Julia Allen

Julia Allen BA (Hons) BMW RM

As a teenager, I began to realize there was something different about me when I noticed that while my friends were interested in the birth control chapters of our health textbooks, I was more interested in the chapters about pregnancy and childbirth. Over time, the call of midwifery got stronger and by my twenties, I had developed a habit of reading midwifery textbooks. I was passionate about examples of women taking charge of their own health, and loved the ways I saw midwives empowering women to find and listen to their own internal authority. The trouble was, I didn't think midwives existed anymore, particularly not in the quiet prairie city of Winnipeg that was my home. Midwifery seemed simultaneously foreign and ancient, and it didn't even occur to me that a midwife was something that I could be.

Eventually, I was asked to think about my calling versus my career, and in that moment all my years of reading finally made sense. I knew instantly that I was going to be a midwife. Sure enough, I soon met a woman who was studying to be a midwife, and she introduced me to the vibrant world of midwifery in Manitoba in the late 1990s. I was midway through a degree to become a family therapist at the time, so I did the only obvious thing and dropped out of school and became a doula.

I attended my first birth in 1999. It was long, hard, wild, and wonderful, and I was hooked! I went back to school and earned an Honours Degree in Women's Studies at the University of Winnipeg, and wrote my thesis on women's experiences of obstetrical care, winning the Gold Medal in my program. I worked actively as a doula and Birthing From Within childbirth educator through the cooperative I founded with three other doulas, called Birth Roots Doula Collective. I also worked as a sexual health educator and birth control counsellor at two community health clinics in Winnipeg.

After spending four years immersed in the emotional, political, and sociological aspects of women's health, I decided it was time to take the final leap into the clinical realm, so I moved to Vancouver to formally study midwifery at UBC. In the course of my studies, I attended hundreds of births in Vancouver, New Westminster, Salt Spring Island, San Luis Potosi (Mexico), and in my hometown of Winnipeg. I earned my Bachelor of Midwifery degree from UBC in 2006, and was thrilled to start off my career by catching a classmate's first baby a few weeks after classes ended.

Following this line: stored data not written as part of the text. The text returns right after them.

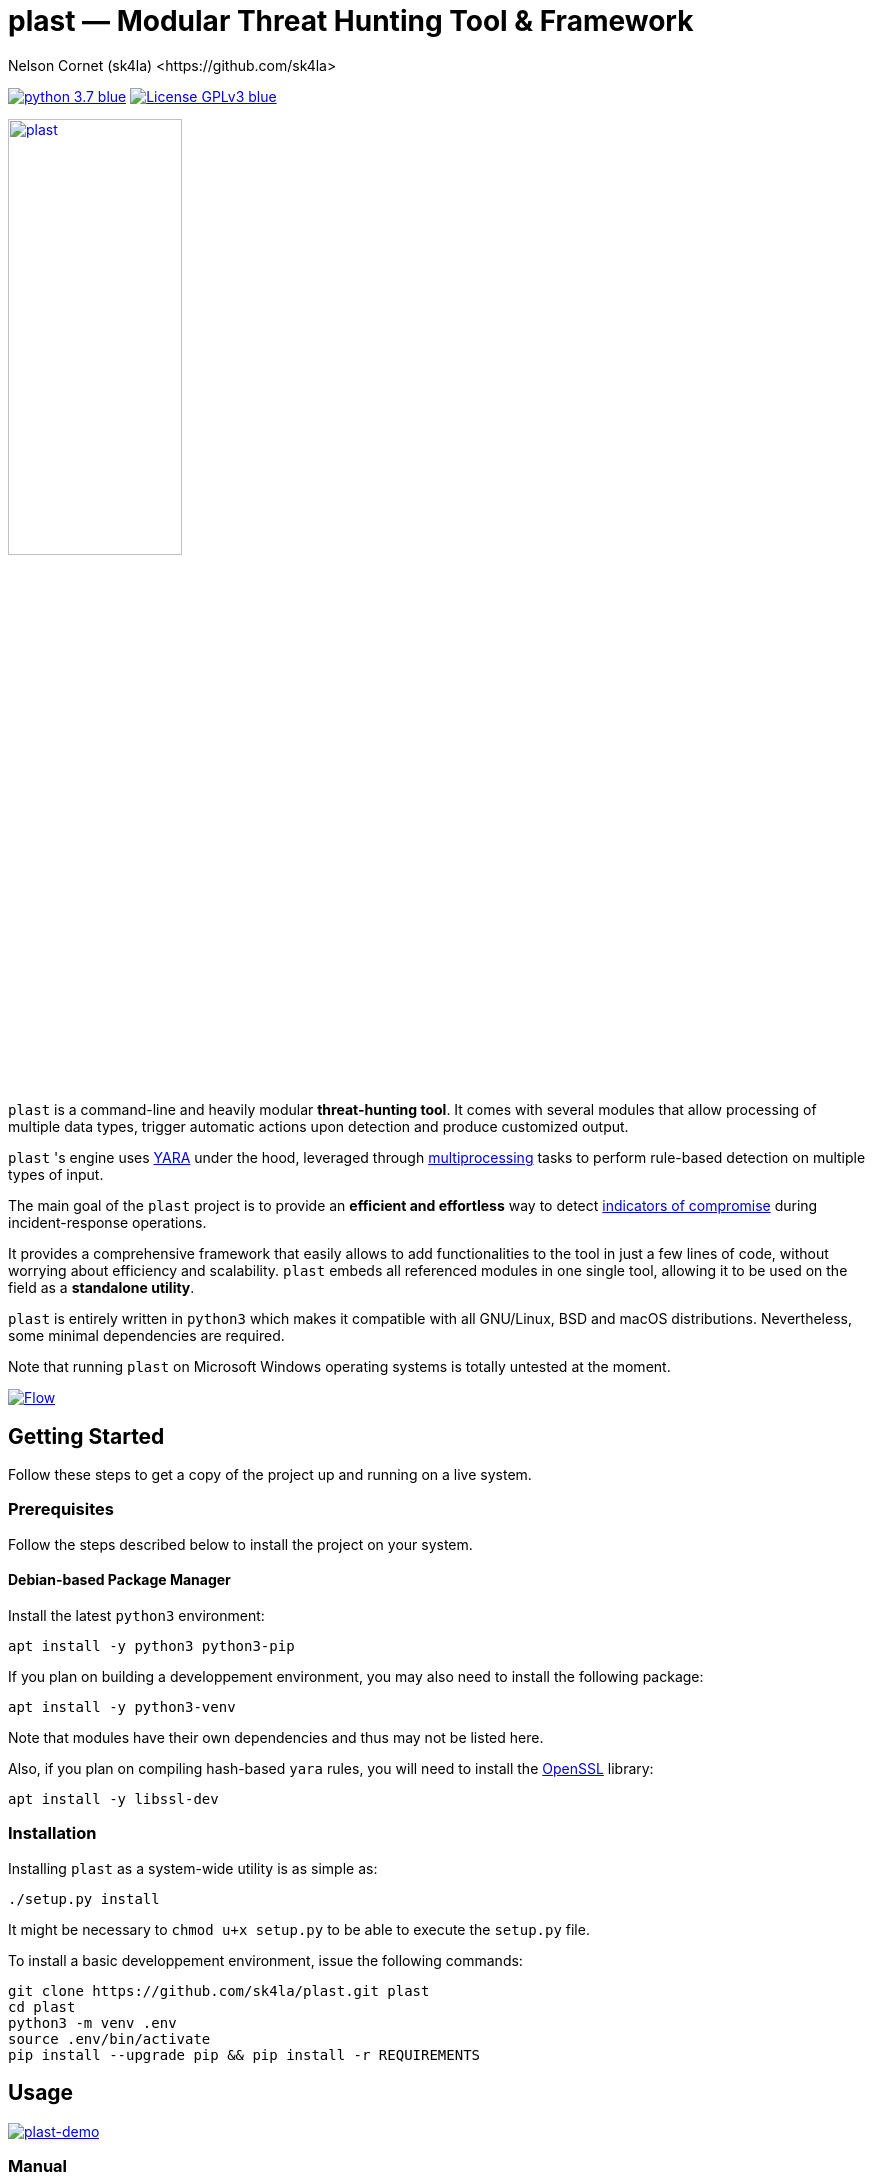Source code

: = +plast+ — Modular Threat Hunting Tool & Framework
Nelson Cornet (sk4la) <https://github.com/sk4la>
:imagesdir: ./resources
:hide-uri-scheme:
:uri-repo: https://github.com/sk4la/plast
:uri-blob: {uri-repo}/blob/master
:uri-license: {uri-blob}/LICENSE
:uri-contrib: {uri-blob}/CONTRIBUTING.adoc
:uri-python: https://www.python.org
:uri-yara: https://github.com/VirusTotal/yara
:uri-framework: {uri-blob}/plast/framework
:asciinema-demo-uri: https://asciinema.org/a/PBhdv6xw91h4qDHq77hD8ZIeS

image:https://img.shields.io/badge/python-3.7-blue.svg[link={uri-python}] image:https://img.shields.io/badge/License-GPLv3-blue.svg[link={uri-license}]

image::logo.png[alt=plast, align="center", width=45%, link={uri-repo}]

`plast` is a command-line and heavily modular *threat-hunting tool*. It comes with several modules that allow processing of multiple data types, trigger automatic actions upon detection and produce customized output.

`plast` 's engine uses {uri-yara}[YARA] under the hood, leveraged through https://docs.python.org/3.7/library/multiprocessing.html[multiprocessing] tasks to perform rule-based detection on multiple types of input.

The main goal of the `plast` project is to provide an *efficient and effortless* way to detect https://en.wikipedia.org/wiki/indicator_of_compromise[indicators of compromise] during incident-response operations.

It provides a comprehensive framework that easily allows to add functionalities to the tool in just a few lines of code, without worrying about efficiency and scalability. `plast` embeds all referenced modules in one single tool, allowing it to be used on the field as a *standalone utility*.

`plast` is entirely written in `python3` which makes it compatible with all GNU/Linux, BSD and macOS distributions. Nevertheless, some minimal dependencies are required.

Note that running `plast` on Microsoft Windows operating systems is totally untested at the moment.

image::flow.svg[alt=Flow, align="center", link={uri-repo}]

== Getting Started

Follow these steps to get a copy of the project up and running on a live system.

=== Prerequisites

Follow the steps described below to install the project on your system.

==== Debian-based Package Manager

Install the latest `python3` environment:

[source,sh]
----
apt install -y python3 python3-pip
----

If you plan on building a developpement environment, you may also need to install the following package:

[source,sh]
----
apt install -y python3-venv
----

Note that modules have their own dependencies and thus may not be listed here.

Also, if you plan on compiling hash-based `yara` rules, you will need to install the https://www.openssl.org/[OpenSSL] library:

[source,sh]
----
apt install -y libssl-dev
----

=== Installation

Installing `plast` as a system-wide utility is as simple as:

[source,sh]
----
./setup.py install
----

It might be necessary to `chmod u+x setup.py` to be able to execute the `setup.py` file.

To install a basic developpement environment, issue the following commands:

[source,sh,subs="attributes"]
----
git clone {uri-repo}.git plast
cd plast
python3 -m venv .env
source .env/bin/activate
pip install --upgrade pip && pip install -r REQUIREMENTS
----

== Usage

image::{asciinema-demo-uri}.png[alt=plast-demo, align="center", link={asciinema-demo-uri}?speed=2&theme=asciinema&preload=1&autoplay=1]

=== Manual

Use the following command to display the main help menu:

[source,sh]
----
plast --help
----

Each `Pre` module also has a custom help menu that can be called like this (e.g. with the `raw` module):

[source,sh]
----
plast raw --help
----

=== Basic examples

The following command will recursively look for every file in the `case` directory, process them using the `raw` module (which basically does nothing) and pass into every registered `Callback` and `Post` module:

[source,sh]
----
plast -ri case -o out raw
----

One can easily choose which modules will be invoked during processing by setting the `--callbacks` and `--post` arguments accordingly:

[source,sh]
----
plast -ri case --callbacks pineapple kiwi --post banana apple orange -o out raw
----

Modules are called by their basename without extension (e.g. `banana` for `banana.py`). Disabled or non-existing modules will be ignored.

Custom `plast` modules dwell in the `framework.modules` package.

Not that in cases like below, one may need to add a `-` before any positional argument to break the previous list-based argument's parsing:

[source,sh]
----
plast -o out -ri case - raw
----

=== Data type inference

In case no positional argument is supplied, `plast` implements several techniques (magic numbers, MIME-type guessing) to infer the data type of the provided evidence(s).

This is useful when one does not necessarily know which preprocessing module to invoke when processing exotic evidence(s).

[source,sh]
----
plast -i case/sample.pdf -o out
----

See more examples in {uri-contrib}[CONTRIBUTING.adoc].

=== Adding YARA rulesets

Hmmm, https://virustotal.github.io/yara/[what's a YARA rule again?]

YARA rulesets dwell in the `rulesets` directory. To add custom YARA rulesets, simply drop any `.yar` or `.yara` file(s) to this directory.

Custom rulesets extensions can be added in the `YARA_EXTENSION_FILTERS` list in the `configuration.json` file.

See https://yara.readthedocs.io/en/v3.7.1/writingrules.html[this page] to learn how to write custom YARA rules.

== Contributing

Everyone is welcome to contribute to the project. I'll be happy to include community modules to the public repository.

Please refer to the instructions provided in {uri-contrib}[CONTRIBUTING.adoc] before submitting pull requests though.

== Similar Projects

Similar projects include:

* https://www.fireeye.com/services/freeware/ioc-finder.html[IOC Finder]
* https://github.com/Neo23x0/Loki[Loki]
* https://github.com/fhightower/ioc-finder[ioc-finder]
* https://github.com/reed1713/ELAT[ELAT]
* https://github.com/EmersonElectricCo/fsf[FSF]
* https://github.com/KasperskyLab/klara[KLara]
* https://github.com/lmco/laikaboss[Laika BOSS]
* https://github.com/usualsuspect/malscan[malscan]
* https://github.com/DCSO/spyre[Spyre]
* https://github.com/PUNCH-Cyber/stoq[stoQ]
* https://github.com/kevthehermit/YaraPcap[yaraPCAP]
* https://github.com/BayshoreNetworks/yextend[yextend]

== Versioning

Refer to the `git` repository to retrieve the latest version.

== Copyright & Licensing

Copyright (c) 2018 Nelson Cornet (sk4la). Free use of this software is granted under the terms of the GNU GPLv3 license.

See the {uri-license}[LICENSE] file for details.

My practice as a midwife is centered on the same beliefs that brought me to this work in the beginning: that the woman and her family are central participants in the care and decision-making; that pregnancy and childbirth are some of the female body's normal and healthy expressions; and that midwifery care should be available to all women regardless of sexual orientation, age, race, class, or ability. I feel honoured to practice this ancient art of birthing babies, mothers and families.